Quotas d’accueil et fermeture des frontières

Europa ?

d'Lëtzebuerger Land du 18.09.2015

Jean Asselborn ne veut pas abandonner. Et surtout, il ne veut pas laisser la main sur la difficile question des quotas d’accueil de réfugiés en Europe aux chefs d’État et de gouvernement, comme l’a proposé la chancelière allemande Angela Merkel après l’échec du conseil Justice et affaires intérieures à Bruxelles ce lundi. Présidant le conseil des ministres et convaincu que l’Europe joue son sort et sa crédibilité sur la question de la générosité, le ministre luxembourgeois des Affaires étrangères et de l’Immigration a donc convoqué un nouveau conseil extraordinaire sur ce sujet pour mardi prochain, 22 septembre.

Il est vrai que l’Europe risque de se briser sur la question migratoire actuellement. Parce que les pays qui se montrent généreux, comme notamment l’Allemagne (qui estime qu’un million de réfugiés pourraient frapper à sa porte d’ici la fin de l’année), se sentent abandonnés par ceux qui sont moins sollicités et ne se montrent guère solidaires. Parce que les pays qui ont des frontières extérieures à l’espace Schengen, comme la Hongrie, l’Italie ou la Grèce, sont dépassés par la charge des nouveaux arrivants, un demi-million depuis le début de l’année selon l’agence Frontex. Ils n’arrivent plus à gérer seuls l’accueil et l’enregistrement des migrants ou affirment vouloir « protéger » l’Europe d’un afflux massif de migrants majoritairement musulmans. Parce que l’image du continent qui se revendique être le berceau des droits de l’homme est désormais marquée par des fils de fer barbelés qui excluent et des policiers qui chassent des migrants voulant traverser ses frontière, alors que la population se montre, au contraire, majoritairement très empathique.

Lundi, les ministres européens ont trouvé un accord définitif pour l’installation d’un premier contingent de 40 000 personnes au sein de l’Union, accord a minima dont se réjouissait Jean Asselborn dans un communiqué lundi soir, saluant également le fait que suite à cette réunion, les hotspots, ces points d’enregistrement des nouveaux arrivants sur le territoire européen gérés par l’Union, puissent commencer à fonctionner dans la foulée. Mais 40 000 personnes sur une population de 745 millions d’Européens, ce n’est rien. Actuellement, 4,3 millions de Syriens (sur 23 millions avant la guerre) ont fui leur pays, la très grande majorité d’entre eux ayant trouvé refuge dans les pays voisins, 1,9 million en Turquie ou 1,1 au Liban ; les 348 000 migrants syriens frappant aux portes de l’Europe sont une minorité.
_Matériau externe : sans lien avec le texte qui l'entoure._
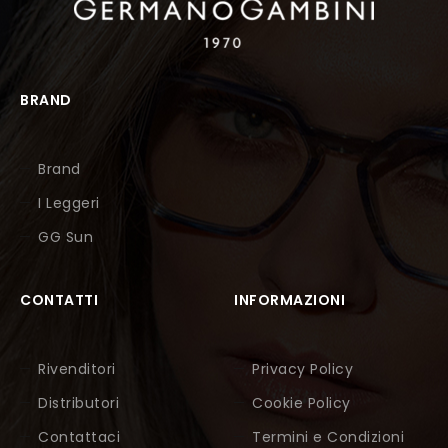
BRAND
Brand
I Leggeri
GG Sun
CONTATTI
INFORMAZIONI
Rivenditori
Privacy Policy
Distributori
Cookie Policy
Contattaci
Termini e Condizioni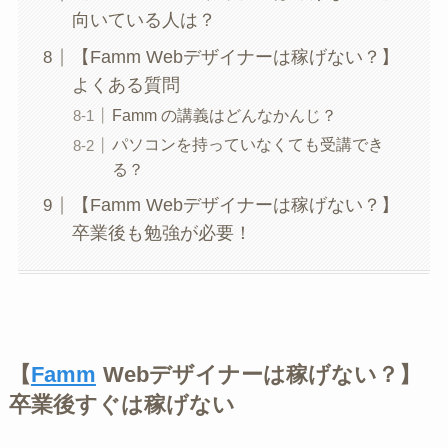
向いている人は？
【Famm Webデザイナーは稼げない？】
よくある質問
Famm の講義はどんなかんじ？
パソコンを持っていなくても受講でき
る？
【Famm Webデザイナーは稼げない？】
卒業後も勉強が必要！
【
Famm
Webデザイナーは稼げない？】
卒業後すぐは稼げない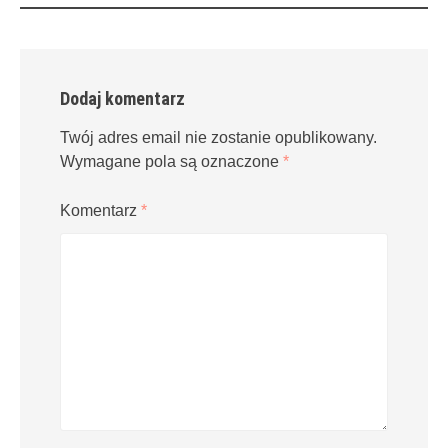
Dodaj komentarz
Twój adres email nie zostanie opublikowany.
Wymagane pola są oznaczone
*
Komentarz
*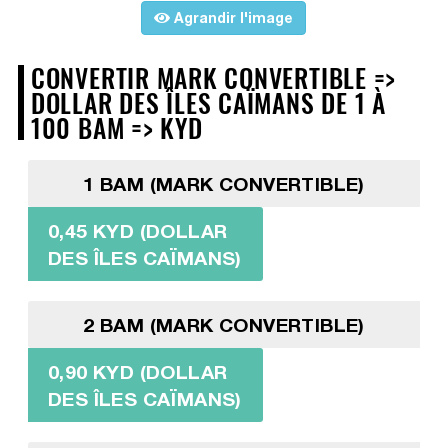
Agrandir l'image
CONVERTIR MARK CONVERTIBLE =>
DOLLAR DES ÎLES CAÏMANS DE 1 À
100 BAM => KYD
1 BAM (MARK CONVERTIBLE)
0,45 KYD (DOLLAR
DES ÎLES CAÏMANS)
2 BAM (MARK CONVERTIBLE)
0,90 KYD (DOLLAR
DES ÎLES CAÏMANS)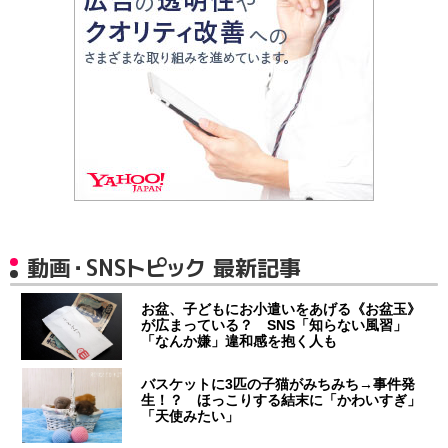
動画・SNSトピック 最新記事
お盆、子どもにお小遣いをあげる《お盆玉》
が広まっている？ SNS「知らない風習」
「なんか嫌」違和感を抱く人も
バスケットに3匹の子猫がみちみち→事件発
生！？ ほっこりする結末に「かわいすぎ」
「天使みたい」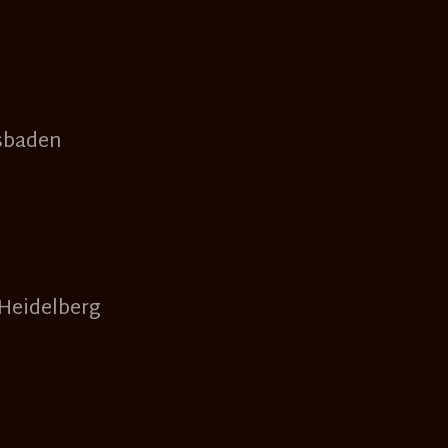
sbaden
Heidelberg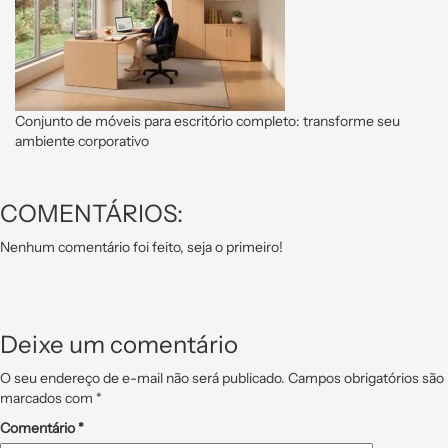
Conjunto de móveis para escritório completo: transforme seu
ambiente corporativo
COMENTÁRIOS:
Nenhum comentário foi feito, seja o primeiro!
Deixe um comentário
O seu endereço de e-mail não será publicado.
Campos obrigatórios são
marcados com
*
Comentário
*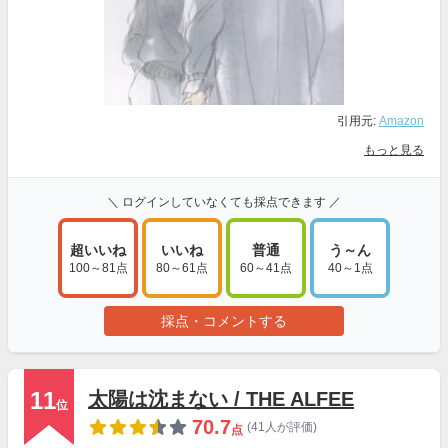
引用元:
Amazon
もっと見る
＼ ログインしていなくても採点できます ／
超いいね
いいね
普通
う～ん
100～81点
80～61点
60～41点
40～1点
採点・コメントする
11
太陽は沈まない / THE ALFEE
位
70.7
(41人が評価)
点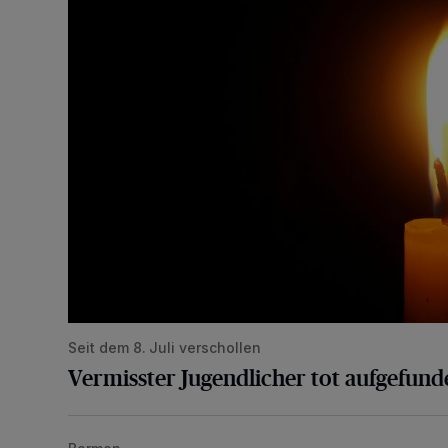
Seit dem 8. Juli verschollen
Vermisster Jugendlicher tot aufgefund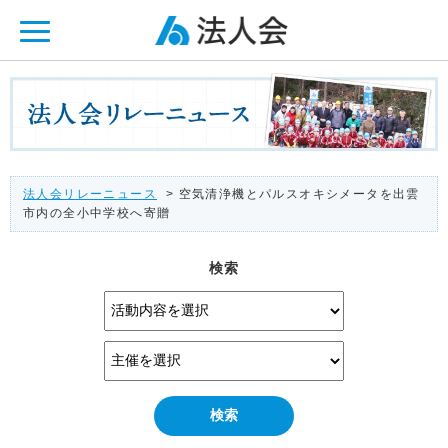
ページ内を移動するためのリンクです。
メインコンテンツへ移動
法人会リレーニュース
> 空気清浄機とパルスオキシメータを出雲
市内の全小中学校へ寄贈
検索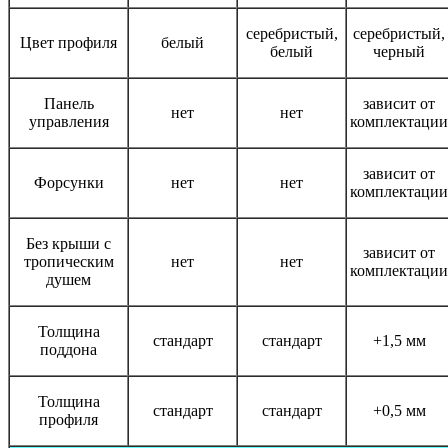
серебристый,
серебристый,
Цвет профиля
белый
белый
черный
Панель
зависит от
нет
нет
управления
комплектации
зависит от
Форсунки
нет
нет
комплектации
Без крыши с
зависит от
тропическим
нет
нет
комплектации
душем
Толщина
стандарт
стандарт
+1,5 мм
поддона
Толщина
стандарт
стандарт
+0,5 мм
профиля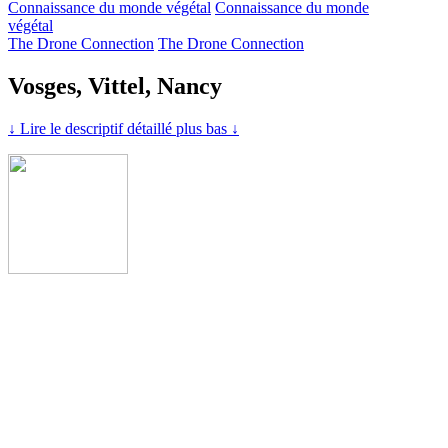
Connaissance du monde végétal
Connaissance du monde
végétal
The Drone Connection
The Drone Connection
Vosges, Vittel, Nancy
↓ Lire le descriptif détaillé plus bas ↓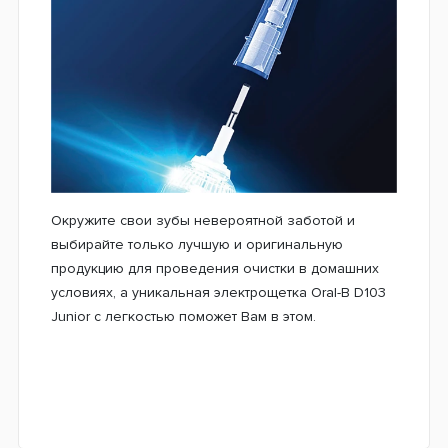
Окружите свои зубы невероятной заботой и
выбирайте только лучшую и оригинальную
продукцию для проведения очистки в домашних
условиях, а уникальная электрощетка Oral-B D103
Junior с легкостью поможет Вам в этом.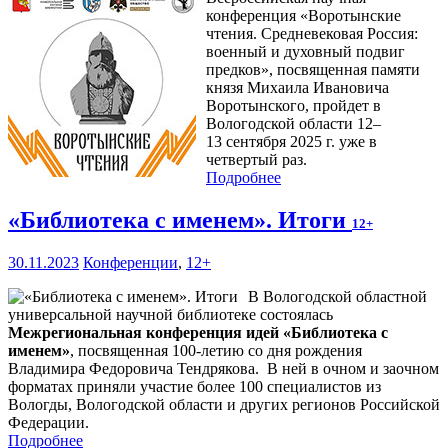
конференция «Воротынские
чтения. Средневековая Россия:
военный и духовный подвиг
предков», посвященная памяти
князя Михаила Ивановича
Воротынского, пройдет в
Вологодской области 12–
13 сентября 2025 г. уже в
четвертый раз.
Подробнее
«Библиотека с именем». Итоги
12+
30.11.2023
Конференции
,
12+
В Вологодской областной
универсальной научной библиотеке состоялась
Межрегиональная конференция идей «Библиотека с
именем»
, посвященная 100-летию со дня рождения
Владимира Федоровича Тендрякова. В ней в очном и заочном
форматах приняли участие более 100 специалистов из
Вологды, Вологодской области и других регионов Российской
Федерации.
Подробнее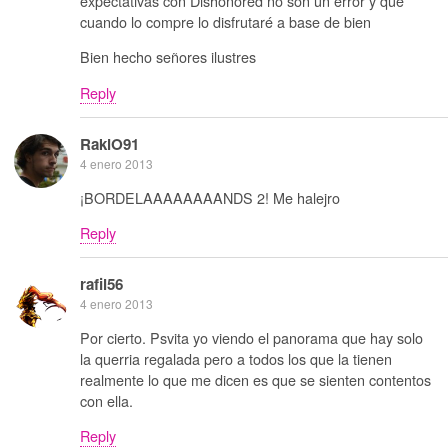
expectativas con Dishonored no son un error y que
cuando lo compre lo disfrutaré a base de bien
Bien hecho señores ilustres
Reply
RakiO91
4 enero 2013
¡BORDELAAAAAAAANDS 2! Me halejro
Reply
rafil56
4 enero 2013
Por cierto. Psvita yo viendo el panorama que hay solo
la querria regalada pero a todos los que la tienen
realmente lo que me dicen es que se sienten contentos
con ella.
Reply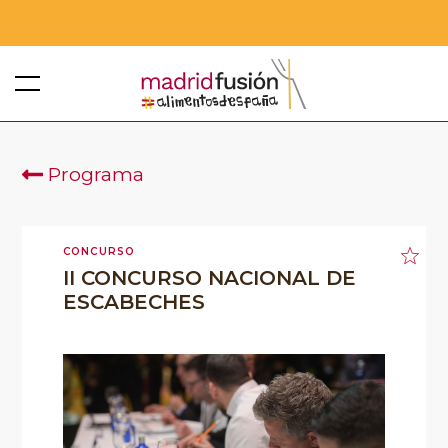
Programa
CONCURSO
II CONCURSO NACIONAL DE
ESCABECHES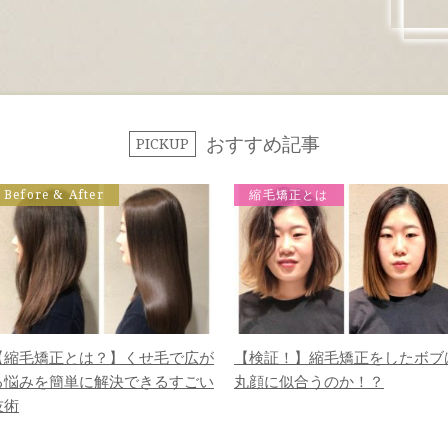
おすすめ記事
PICKUP
Before & After
縮毛矯正とは
【縮毛矯正とは？】くせ毛で広が
【検証！】縮毛矯正をしたボブ
る悩みを簡単に解決できるすごい
丸顔に似合うのか！？
技術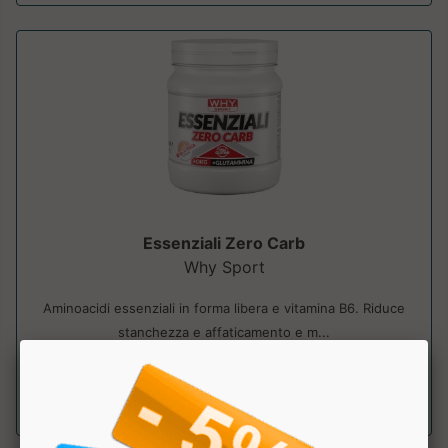
Essenziali Zero Carb
Why Sport
Aminoacidi essenziali in forma libera e vitamina B6. Riduce
stanchezza e affaticamento e m...
a partire da € 28.72
sconto 20%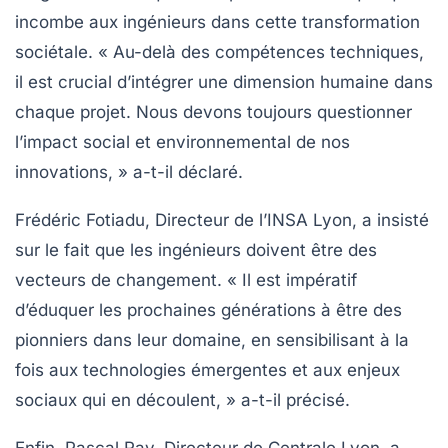
incombe aux ingénieurs dans cette transformation
sociétale. « Au-delà des compétences techniques,
il est crucial d’intégrer une dimension humaine dans
chaque projet. Nous devons toujours questionner
l’impact social et environnemental de nos
innovations, » a-t-il déclaré.
Frédéric Fotiadu, Directeur de l’INSA Lyon, a insisté
sur le fait que les ingénieurs doivent être des
vecteurs de changement. « Il est impératif
d’éduquer les prochaines générations à être des
pionniers dans leur domaine, en sensibilisant à la
fois aux technologies émergentes et aux enjeux
sociaux qui en découlent, » a-t-il précisé.
Enfin, Pascal Ray, Directeur de Centrale Lyon, a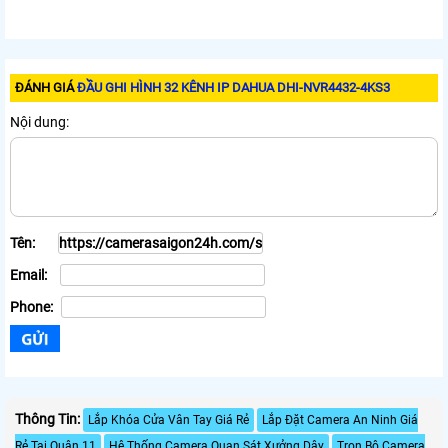
ĐÁNH GIÁ
ĐẦU GHI HÌNH 32 KÊNH IP DAHUA DHI-NVR4432-4KS3
Nội dung:
Tên:
Email:
Phone:
Thông Tin:
Lắp Khóa Cửa Vân Tay Giá Rẻ
Lắp Đặt Camera An Ninh Giá
Rẻ Tại Quận 11
Hệ Thống Camera Quan Sát Xưởng Dây
Trọn Bộ Camera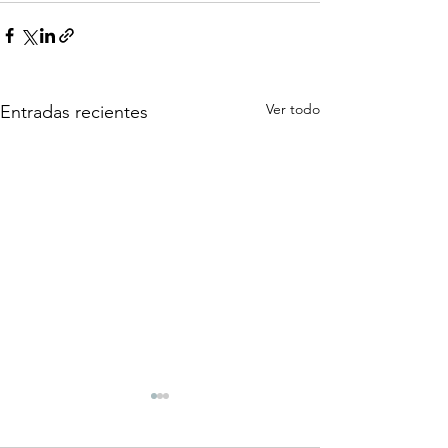
Ver todo
Entradas recientes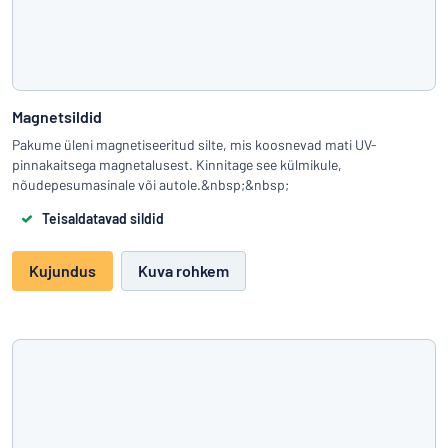
Magnetsildid
Pakume üleni magnetiseeritud silte, mis koosnevad mati UV-
pinnakaitsega magnetalusest. Kinnitage see külmikule,
nõudepesumasinale või autole.&nbsp;&nbsp;
Teisaldatavad sildid
Kujundus
Kuva rohkem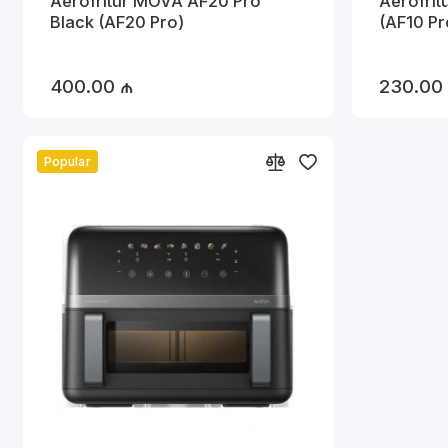
Aerofritür MOVA AF20 Pro
Aerofritür MOVA AF10 Pro
Black (AF20 Pro)
(AF10 Pr
400.00 ₼
230.00
Popular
Le président de la Commission européenne, Jean-Claude Juncker, a proposé des quotas de distribution pour 120 000 personnes supplémentaires (le Luxembourg devrait alors en accueillir 440), des demandeurs de protection internationale actuellement bloqués en Italie, en Hongrie et en Grèce. Or, les positions de refus, notamment des pays de l’Est, se raidissent sur ce point. Bien que Jean Asselborn et son homologue allemand Frank-Walter Steinmeier redoublent d’efforts pour tenter de convaincre le « groupe de Visegrad » (Pologne, République tchèque, Slovaquie et Hongrie) de donner leur accord sur la mesure. La Hongrie, qui pourtant serait déchargée par l’introduction de tels quotas, s’oppose surtout au principe même d’une ingérence de l’Europe sur ce qu’elle estime être une question nationale.

C’est donc à une Europe des égoïsmes nationaux que l’on assiste actuellement, une forteresse Europe qui érige des murs de plus en plus hauts à ses frontières et abandonne ses principes fondateurs comme la libre-circulation des citoyens sur son territoire, alors que l’Allemagne, l’Autriche, la République tchèque, la Slovaquie ou la Hongrie réinstaurent des contrôles aux frontières, jetant Schengen dans un profond coma. « L’Europe fait face à un moment de vérité, avait souligné le haut commissaire de l’Onu pour les réfugiés António Guterres en début du mois. Il serait temps qu’elle réaffirme les valeurs sur lesquelles elle est construite. » L’aval donné hier, jeudi, par une très grande majorité des députés européens (370 pour, 134 contre et 52 abstentions) à l’introduction de ces quotas pourrait aider à débloquer la situation la semaine prochaine.